9News reported that Jason Bernard Kennison began experiencing engineering difficulties causing him to run out of oxygen while climbing 450 metres down the mountain in an area called 'The Balcony'.
The 40-year-old had successfully reached Everest's 8,849 metre peak before things took a turn for the worst.
A guide told AFP they noticed the man began behaving abnormally while descending.
“Since the oxygen cylinders that they had with them were running out, they decided to descend to Camp 4 hoping to climb back again with oxygen cylinders to rescue him,” Asian Trekking chief Dawa Steven Sherpa said.
Two guides managed to descend without risking their lives, but Kennison refused to move, and his remains are still on the mountain.
“It was high wind and bad weather that prevented them [from] going back to bring him down. He died at the Balcony area," Sherpa added.
The Aussie set out on his expedition to Everest after relearning how to walk again.

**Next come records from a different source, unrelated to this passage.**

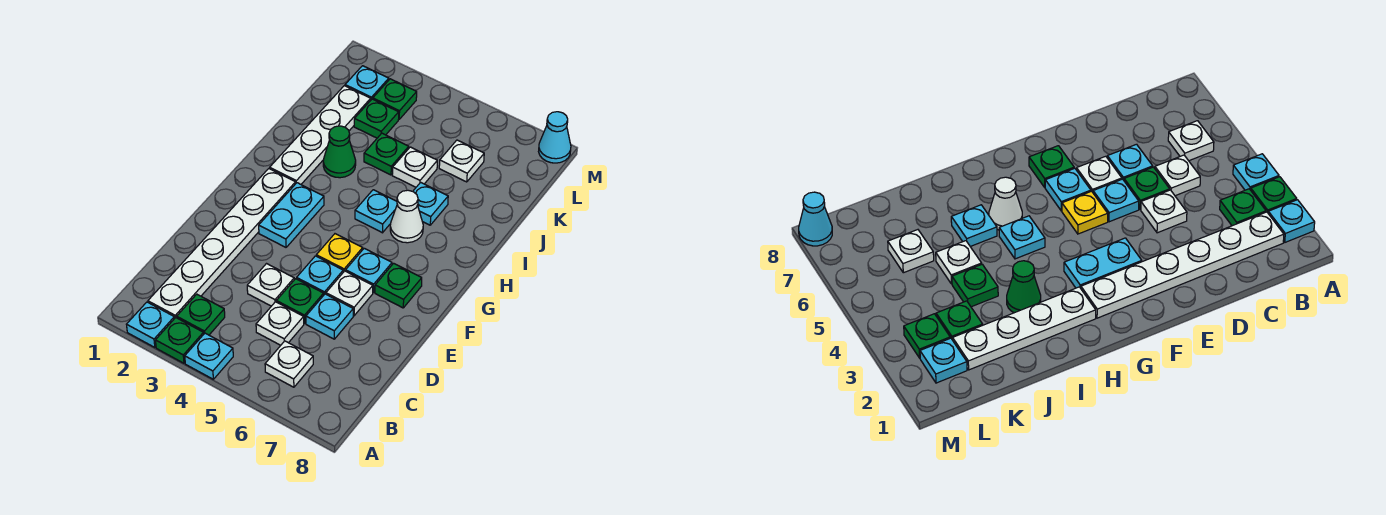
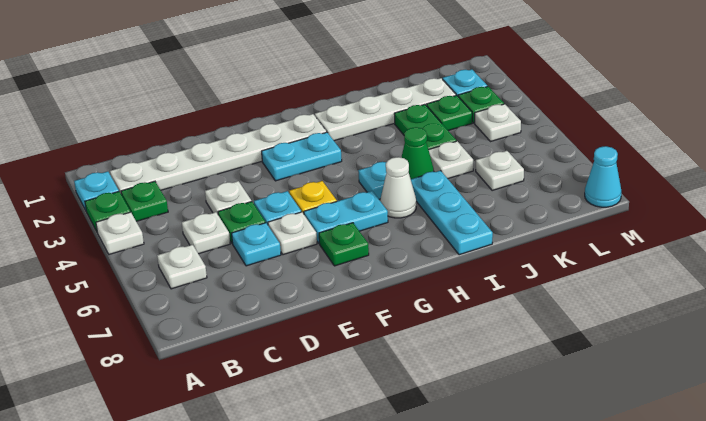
cyan 1x1 plate [185,333,233,379] -> white 1x1 plate [96,212,144,254]
cyan 1x1 plate [346,248,392,293] -> cyan 1x2 plate [304,191,388,243]
green 1x1 cone [323,126,356,178] -> green 1x1 cone moved to [401,127,434,179]
cyan 1x1 plate [413,182,448,225] -> cyan 1x3 plate [411,171,493,255]
green 1x1 plate [364,133,409,175] -> green 1x2 plate [394,104,456,149]
none -> white 1x1 plate [475,104,521,142]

He suffered multiple broken bones and a spinal cord injury from a road accident in 2006 and was told he might not be able to walk.
His epic climb aimed to raise funds for Spinal Cord Injuries Australia to help others in similar predicaments.
Before he left to conquer the summit, Kennison described the adventure as 'an ambitious feat that I would never have dreamed of, or thought was possible after once being told that I would not be able to walk'.
There have been 310 recorded deaths on Mount Everest.
During an acclimatisation ascent earlier this month, a retired US doctor, Jonathan Sugarman, died in Camp II at approximately 6,400m of elevation.
"He was feeling unwell and passed away at Camp 2. Efforts are underway to bring (back) his body," Pasang Tshering Sherpa of Beyul Adventure said at the time, as per Outside.
It came after three Nepali sherpas went missing after an avalanche hit the mountain.
According to The Kathmandu Post, while the team was climbing, a massive ice sheet of more than 50 metres was hurled down Everest, below Camp 1 at 5,700 metres, leading the three Sherpa guides to be buried underneath.
The missing Sherpas were identified as Themwa Tenzing Sherpa, Lakpa Rita Sherpa and Badure Sherpa.
An Everest base camp coordinator of the Himalayan Rescue Association, Lakpa Norbu Sherpa, said that the likelihood of finding them was 'very slim', according to NDTV.